▶ _Task to carry out_:
Reproduce exactly the lines below from the one containing "right wrist: (115, 62)" through the one containing "left ankle: (140, 157)", including both, and nothing else.

▶ _Materials provided_:
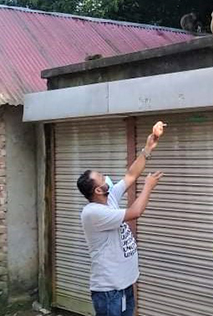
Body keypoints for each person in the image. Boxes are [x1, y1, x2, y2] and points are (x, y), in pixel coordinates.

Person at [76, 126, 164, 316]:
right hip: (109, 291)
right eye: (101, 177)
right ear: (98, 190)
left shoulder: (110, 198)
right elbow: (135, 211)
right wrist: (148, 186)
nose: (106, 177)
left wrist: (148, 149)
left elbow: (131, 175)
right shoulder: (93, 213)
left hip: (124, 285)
--
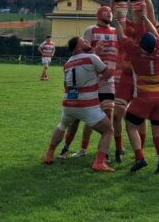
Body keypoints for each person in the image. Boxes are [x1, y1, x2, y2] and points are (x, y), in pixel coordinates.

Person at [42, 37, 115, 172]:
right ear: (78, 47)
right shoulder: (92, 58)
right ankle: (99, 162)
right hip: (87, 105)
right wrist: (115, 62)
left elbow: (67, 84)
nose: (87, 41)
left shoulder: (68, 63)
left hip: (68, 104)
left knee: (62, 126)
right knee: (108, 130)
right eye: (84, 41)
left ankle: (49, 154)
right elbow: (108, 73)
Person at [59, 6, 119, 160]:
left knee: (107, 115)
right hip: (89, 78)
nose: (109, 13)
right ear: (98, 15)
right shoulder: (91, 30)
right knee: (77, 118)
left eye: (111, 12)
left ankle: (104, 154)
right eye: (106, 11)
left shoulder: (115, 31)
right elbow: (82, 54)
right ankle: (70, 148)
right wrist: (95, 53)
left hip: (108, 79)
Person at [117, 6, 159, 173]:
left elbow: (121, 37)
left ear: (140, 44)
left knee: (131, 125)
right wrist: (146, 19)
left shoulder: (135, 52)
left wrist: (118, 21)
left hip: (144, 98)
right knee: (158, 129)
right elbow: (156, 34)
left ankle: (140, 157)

▶ _Task result_:
right wrist: (115, 62)
left elbow: (67, 84)
nose: (87, 41)
left shoulder: (68, 63)
left hip: (68, 104)
left knee: (62, 126)
right knee: (108, 130)
right eye: (84, 41)
left ankle: (49, 154)
right elbow: (108, 73)
Person at [59, 6, 119, 160]:
left knee: (107, 115)
right hip: (89, 78)
nose: (109, 13)
right ear: (98, 15)
right shoulder: (91, 30)
right knee: (77, 118)
left eye: (111, 12)
left ankle: (104, 154)
right eye: (106, 11)
left shoulder: (115, 31)
right elbow: (82, 54)
right ankle: (70, 148)
right wrist: (95, 53)
left hip: (108, 79)
Person at [117, 6, 159, 173]:
left elbow: (121, 37)
left ear: (140, 44)
left knee: (131, 125)
right wrist: (146, 19)
left shoulder: (135, 52)
left wrist: (118, 21)
left hip: (144, 98)
right knee: (158, 129)
right elbow: (156, 34)
left ankle: (140, 157)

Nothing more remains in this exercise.